Your answer must be an exact copy of the records below, minus any images.

*** Opening Dataset entries ***

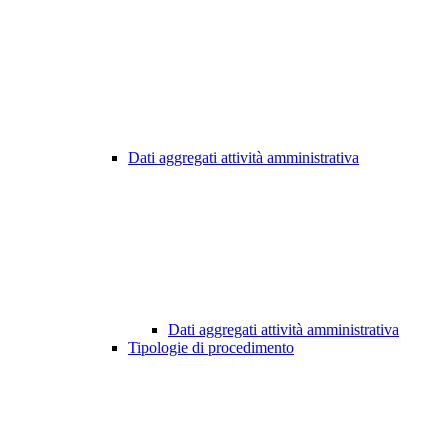
Dati aggregati attività amministrativa
Dati aggregati attività amministrativa
Tipologie di procedimento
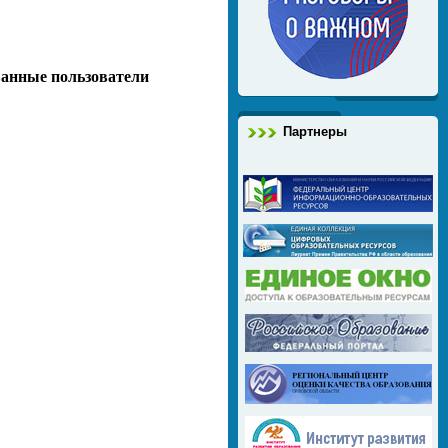
ванные пользователи
Партнеры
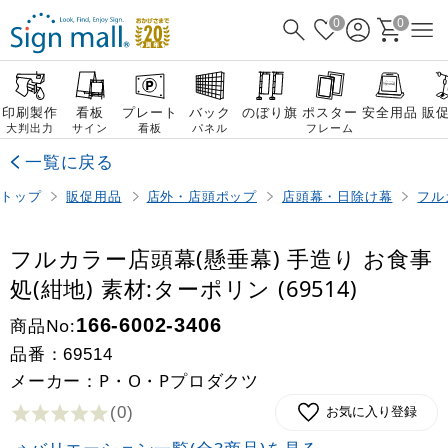
0
0
印刷製作
看板
プレート
バック
のぼり旗
ポスター
安全用品
販
大判出力
サイン
看板
パネル
フレーム
一覧に戻る
トップ
販促用品
店外・店頭ポップ
店頭幕・日除け幕
フル
フルカラー店頭幕(懸垂幕) 手造り お食事
処(紺地) 素材:ターポリン (69514)
商品No:
166-6002-3406
品番：
69514
メーカー：P・O・Pプロダクツ
(0
)
お気に入り登録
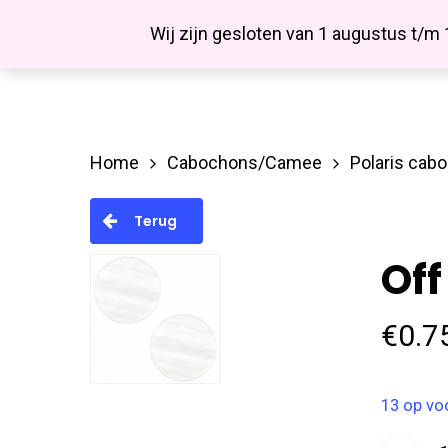
Skip
Facebook
Wij zijn gesloten van 1 augustus t/m
to
main
content
Home
Cabochons/Camee
Polaris cab
Hit enter to search or ESC to close
Terug
Off
€
0.7
13 op vo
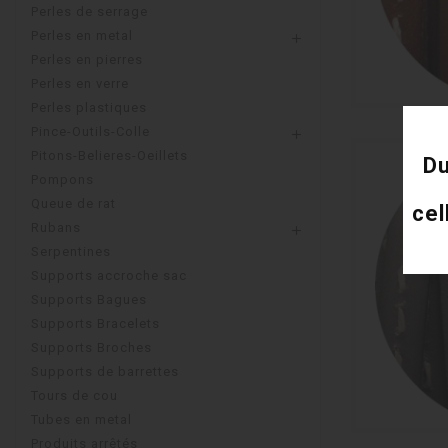
Perles de serrage
Perles en metal

Perles en pierres
Perles en verre
Perles plastiques
Pince-Outils-Colle

Pitons-Belieres-Oeillets
Du
Pompons
Queue de rat
cel
Rubans

Serpentines
Supports accroche sac
Supports Bagues
Supports Bracelets
Supports Broches
Supports de barrettes
Tours de cou
Tubes en metal
Produits arrêtés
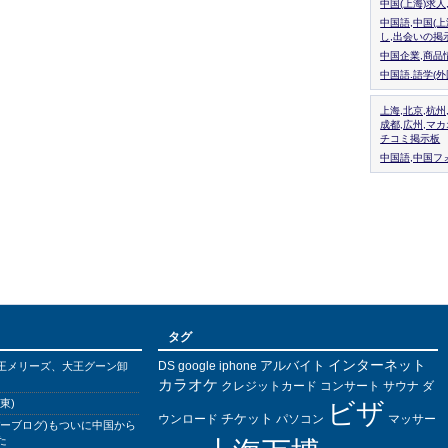
中国(上海)求
中国語,中国(
し,出会いの掲
中国企業,商品
中国語.語学(
上海,北京,杭州
成都,広州,マ
チコミ掲示板
中国語,中国フォ
タグ
インターネット
アルバイト
DS
王メリーズ、大王グーン卸
google
iphone
カラオケ
クレジットカード
コンサート
サウナ
ダ
東)
ビザ
チケット
ウンロード
パソコン
マッサー
バーブログ)もついに中国から
た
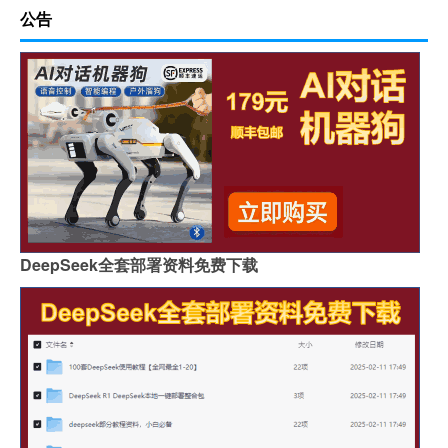
公告
DeepSeek全套部署资料免费下载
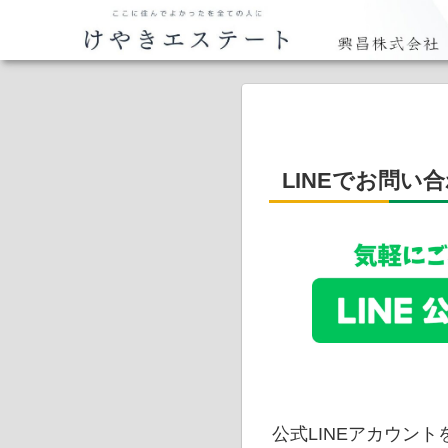
LINEでお問い
公式LINEアカウン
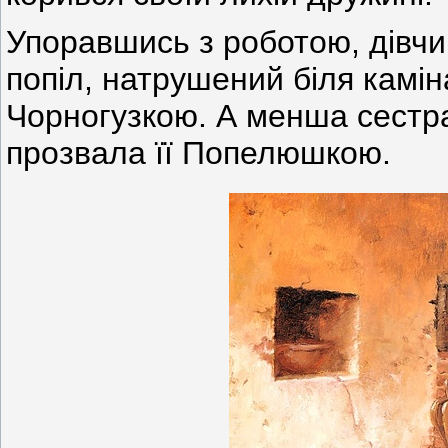
Упоравшись з роботою, дівчин
попіл, натрушений біля каміна
Чорногузкою. А менша сестра
прозвала її Попелюшкою.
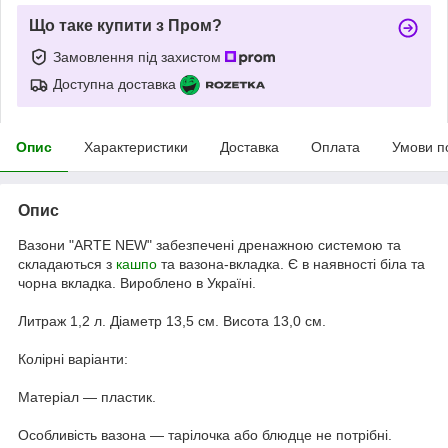
Що таке купити з Пром?
Замовлення під захистом
Доступна доставка
Опис
Характеристики
Доставка
Оплата
Умови п
Опис
Вазони "ARTE NEW" забезпечені дренажною системою та
складаються з
кашпо
та вазона-вкладка. Є в наявності біла та
чорна вкладка. Вироблено в Україні.
Литраж 1,2 л. Діаметр 13,5 см. Висота 13,0 см.
Колірні варіанти:
Матеріал — пластик.
Особливість вазона — тарілочка або блюдце не потрібні.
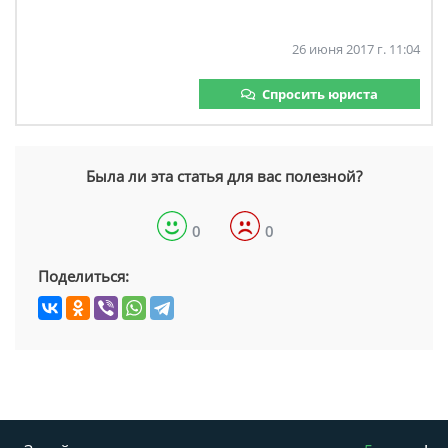
26 июня 2017 г. 11:04
Спросить юриста
Была ли эта статья для вас полезной?
0
0
Поделиться:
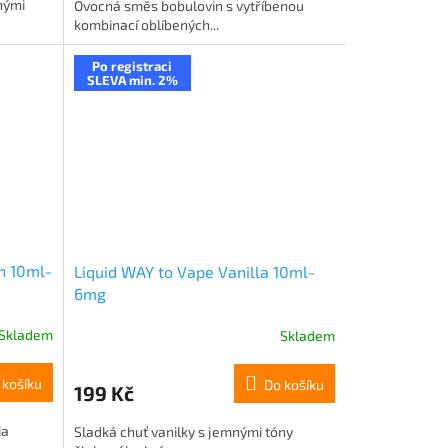
nými
Ovocná směs bobulovin s vytříbenou
kombinací oblíbených...
Po registraci
SLEVA min. 2%
n 10ml-
Liquid WAY to Vape Vanilla 10ml-
6mg
Skladem
Skladem
 košíku
Do košíku
199 Kč
ia
Sladká chuť vanilky s jemnými tóny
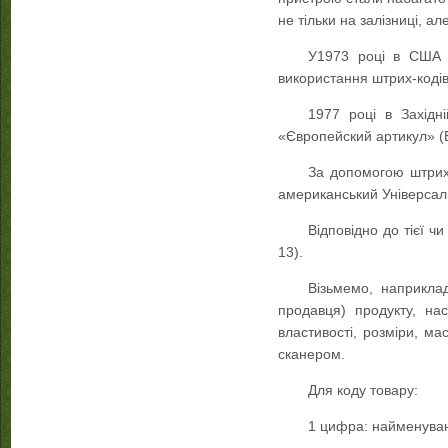
не тільки на залізниці, ал
У1973 році в США б
використання штрих-кодів 
1977 році в Західн
«Європейский артикул» (E
За допомогою штрихо
американський Універсал
Відповідно до тієї 
13).
Візьмемо, наприкла
продавця) продукту, нас
властивості, розміри, ма
сканером.
Для коду товару:
1 цифра: найменуван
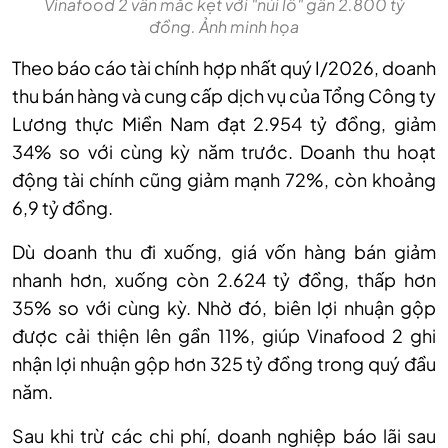
Vinafood 2 vẫn mắc kẹt với "núi lỗ" gần 2.800 tỷ
đồng. Ảnh minh họa
Theo báo cáo tài chính hợp nhất quý I/2026, doanh
thu bán hàng và cung cấp dịch vụ của Tổng Công ty
Lương thực Miền Nam đạt 2.954 tỷ đồng, giảm
34% so với cùng kỳ năm trước. Doanh thu hoạt
động tài chính cũng giảm mạnh 72%, còn khoảng
6,9 tỷ đồng.
Dù doanh thu đi xuống, giá vốn hàng bán giảm
nhanh hơn, xuống còn 2.624 tỷ đồng, thấp hơn
35% so với cùng kỳ. Nhờ đó, biên lợi nhuận gộp
được cải thiện lên gần 11%, giúp Vinafood 2 ghi
nhận lợi nhuận gộp hơn 325 tỷ đồng trong quý đầu
năm.
Sau khi trừ các chi phí, doanh nghiệp báo lãi sau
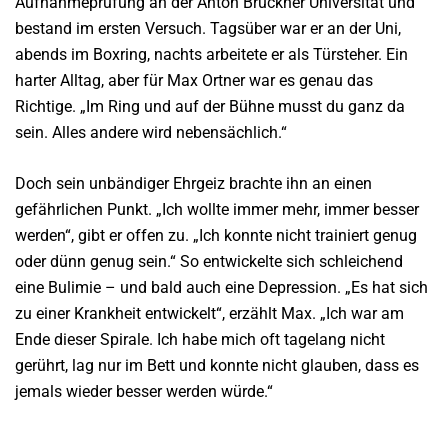
Aufnahmeprüfung an der Anton Bruckner Universität und
bestand im ersten Versuch. Tagsüber war er an der Uni,
abends im Boxring, nachts arbeitete er als Türsteher. Ein
harter Alltag, aber für Max Ortner war es genau das
Richtige. „Im Ring und auf der Bühne musst du ganz da
sein. Alles andere wird nebensächlich.“
Doch sein unbändiger Ehrgeiz brachte ihn an einen
gefährlichen Punkt. „Ich wollte immer mehr, immer besser
werden“, gibt er offen zu. „Ich konnte nicht trainiert genug
oder dünn genug sein.“ So entwickelte sich schleichend
eine Bulimie – und bald auch eine Depression. „Es hat sich
zu einer Krankheit entwickelt“, erzählt Max. „Ich war am
Ende dieser Spirale. Ich habe mich oft tagelang nicht
gerührt, lag nur im Bett und konnte nicht glauben, dass es
jemals wieder besser werden würde.“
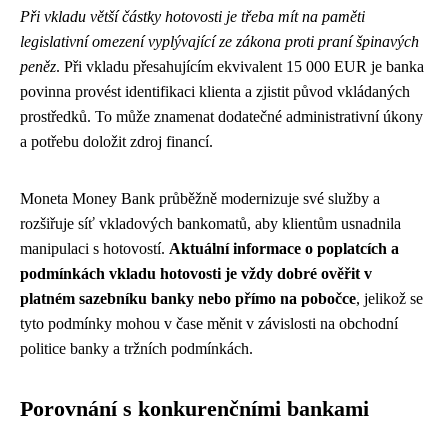
Při vkladu větší částky hotovosti je třeba mít na paměti
legislativní omezení vyplývající ze zákona proti praní špinavých
peněz
. Při vkladu přesahujícím ekvivalent 15 000 EUR je banka
povinna provést identifikaci klienta a zjistit původ vkládaných
prostředků. To může znamenat dodatečné administrativní úkony
a potřebu doložit zdroj financí.
Moneta Money Bank průběžně modernizuje své služby a
rozšiřuje síť vkladových bankomatů, aby klientům usnadnila
manipulaci s hotovostí.
Aktuální informace o poplatcích a
podmínkách vkladu hotovosti je vždy dobré ověřit v
platném sazebníku banky nebo přímo na pobočce
, jelikož se
tyto podmínky mohou v čase měnit v závislosti na obchodní
politice banky a tržních podmínkách.
Porovnání s konkurenčními bankami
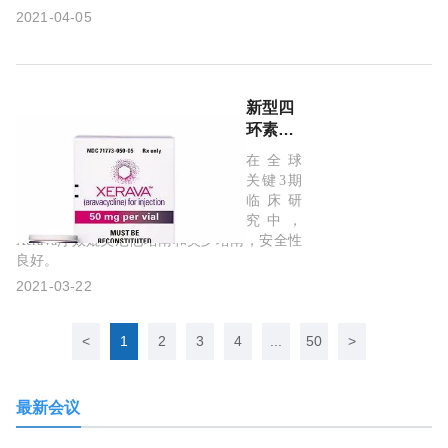
阿伐替
2021-04-05
尼)获国
家药监
局批准!
新型四
环素！
云顶新
在全球
耀
关键3期
Xerava(依
临床研
拉环素)
究中，
获国家
Xerava疗效媲美厄他培南和美罗培南，安全性
良好。
药监局
受理：
2021-03-22
治疗复
杂性腹
<
1
2
3
4
...
50
>
腔感染
(cIAI)!
最新会议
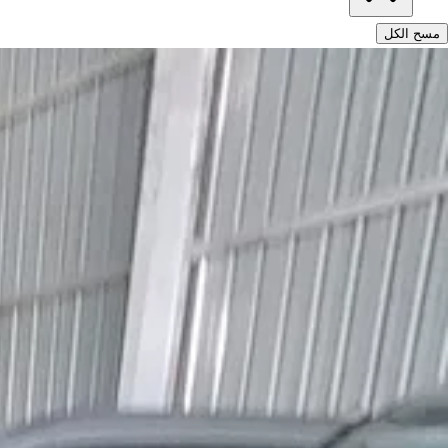
مسح الكل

*** Closing Dataset entries ***

Exercise output:
Dati aggregati attività amministrativa
Dati aggregati attività amministrativa
Tipologie di procedimento
ванные пользователи
Партнеры
0
0
印刷製作
看板
プレート
バック
のぼり旗
ポスター
安全用品
販
大判出力
サイン
看板
パネル
フレーム
一覧に戻る
トップ
販促用品
店外・店頭ポップ
店頭幕・日除け幕
フル
フルカラー店頭幕(懸垂幕) 手造り お食事
処(紺地) 素材:ターポリン (69514)
商品No:
166-6002-3406
品番：
69514
メーカー：P・O・Pプロダクツ
(0
)
お気に入り登録
Skip
Facebook
Wij zijn gesloten van 1 augustus t/m
to
main
content
Home
Cabochons/Camee
Polaris cab
Hit enter to search or ESC to close
Terug
Off
€
0.7
13 op vo
Perles de serrage
Perles en metal

Perles en pierres
Perles en verre
Perles plastiques
Pince-Outils-Colle

Pitons-Belieres-Oeillets
Du
Pompons
Queue de rat
cel
Rubans

Serpentines
Supports accroche sac
Supports Bagues
Supports Bracelets
Supports Broches
Supports de barrettes
Tours de cou
Tubes en metal
Produits arrêtés
中国(上海)求
中国語,中国(
し,出会いの掲
中国企業,商品
中国語.語学(
上海,北京,杭州
成都,広州,マ
チコミ掲示板
中国語,中国フォ
タグ
インターネット
アルバイト
DS
王メリーズ、大王グーン卸
google
iphone
カラオケ
クレジットカード
コンサート
サウナ
ダ
東)
ビザ
チケット
ウンロード
パソコン
マッサー
バーブログ)もついに中国から
た
公告
DeepSeek全套部署资料免费下载
LINEでお問い
公式LINEアカウン
Упоравшись з роботою, дівчин
попіл, натрушений біля каміна
Чорногузкою. А менша сестра
прозвала її Попелюшкою.
Що таке купити з Пром?
Замовлення під захистом
Доступна доставка
Опис
Характеристики
Доставка
Оплата
Умови п
Опис
Вазони "ARTE NEW" забезпечені дренажною системою та
складаються з
кашпо
та вазона-вкладка. Є в наявності біла та
чорна вкладка. Вироблено в Україні.
Литраж 1,2 л. Діаметр 13,5 см. Висота 13,0 см.
Колірні варіанти:
Матеріал — пластик.
Особливість вазона — тарілочка або блюдце не потрібні.
26 июня 2017 г. 11:04
Спросить юриста
Была ли эта статья для вас полезной?
0
0
Поделиться:
nými
Ovocná směs bobulovin s vytříbenou
kombinací oblíbených...
Po registraci
SLEVA min. 2%
n 10ml-
Liquid WAY to Vape Vanilla 10ml-
6mg
Skladem
Skladem
 košíku
Do košíku
199 Kč
ia
Sladká chuť vanilky s jemnými tóny
не тільки на залізниці, ал
У1973 році в США б
використання штрих-кодів 
1977 році в Західн
«Європейский артикул» (E
За допомогою штрихо
американський Універсал
Відповідно до тієї 
13).
Візьмемо, наприкла
продавця) продукту, нас
властивості, розміри, ма
сканером.
Для коду товару:
1 цифра: найменуван
Vinafood 2 vẫn mắc kẹt với "núi lỗ" gần 2.800 tỷ
đồng. Ảnh minh họa
Theo báo cáo tài chính hợp nhất quý I/2026, doanh
thu bán hàng và cung cấp dịch vụ của Tổng Công ty
Lương thực Miền Nam đạt 2.954 tỷ đồng, giảm
34% so với cùng kỳ năm trước. Doanh thu hoạt
động tài chính cũng giảm mạnh 72%, còn khoảng
6,9 tỷ đồng.
Dù doanh thu đi xuống, giá vốn hàng bán giảm
nhanh hơn, xuống còn 2.624 tỷ đồng, thấp hơn
35% so với cùng kỳ. Nhờ đó, biên lợi nhuận gộp
được cải thiện lên gần 11%, giúp Vinafood 2 ghi
nhận lợi nhuận gộp hơn 325 tỷ đồng trong quý đầu
năm.
Sau khi trừ các chi phí, doanh nghiệp báo lãi sau
Aufnahmeprüfung an der Anton Bruckner Universität und
bestand im ersten Versuch. Tagsüber war er an der Uni,
abends im Boxring, nachts arbeitete er als Türsteher. Ein
harter Alltag, aber für Max Ortner war es genau das
Richtige. „Im Ring und auf der Bühne musst du ganz da
sein. Alles andere wird nebensächlich.“
Doch sein unbändiger Ehrgeiz brachte ihn an einen
gefährlichen Punkt. „Ich wollte immer mehr, immer besser
werden“, gibt er offen zu. „Ich konnte nicht trainiert genug
oder dünn genug sein.“ So entwickelte sich schleichend
eine Bulimie – und bald auch eine Depression. „Es hat sich
zu einer Krankheit entwickelt“, erzählt Max. „Ich war am
Ende dieser Spirale. Ich habe mich oft tagelang nicht
gerührt, lag nur im Bett und konnte nicht glauben, dass es
jemals wieder besser werden würde.“
Při vkladu větší částky hotovosti je třeba mít na paměti
legislativní omezení vyplývající ze zákona proti praní špinavých
peněz
. Při vkladu přesahujícím ekvivalent 15 000 EUR je banka
povinna provést identifikaci klienta a zjistit původ vkládaných
prostředků. To může znamenat dodatečné administrativní úkony
a potřebu doložit zdroj financí.
Moneta Money Bank průběžně modernizuje své služby a
rozšiřuje síť vkladových bankomatů, aby klientům usnadnila
manipulaci s hotovostí.
Aktuální informace o poplatcích a
podmínkách vkladu hotovosti je vždy dobré ověřit v
platném sazebníku banky nebo přímo na pobočce
, jelikož se
tyto podmínky mohou v čase měnit v závislosti na obchodní
politice banky a tržních podmínkách.
Porovnání s konkurenčními bankami
阿伐替
2021-04-05
尼)获国
家药监
局批准!
新型四
环素！
云顶新
在全球
耀
关键3期
Xerava(依
临床研
拉环素)
究中，
获国家
Xerava疗效媲美厄他培南和美罗培南，安全性
良好。
药监局
受理：
2021-03-22
治疗复
杂性腹
<
1
2
3
4
...
50
>
腔感染
(cIAI)!
最新会议
مسح الكل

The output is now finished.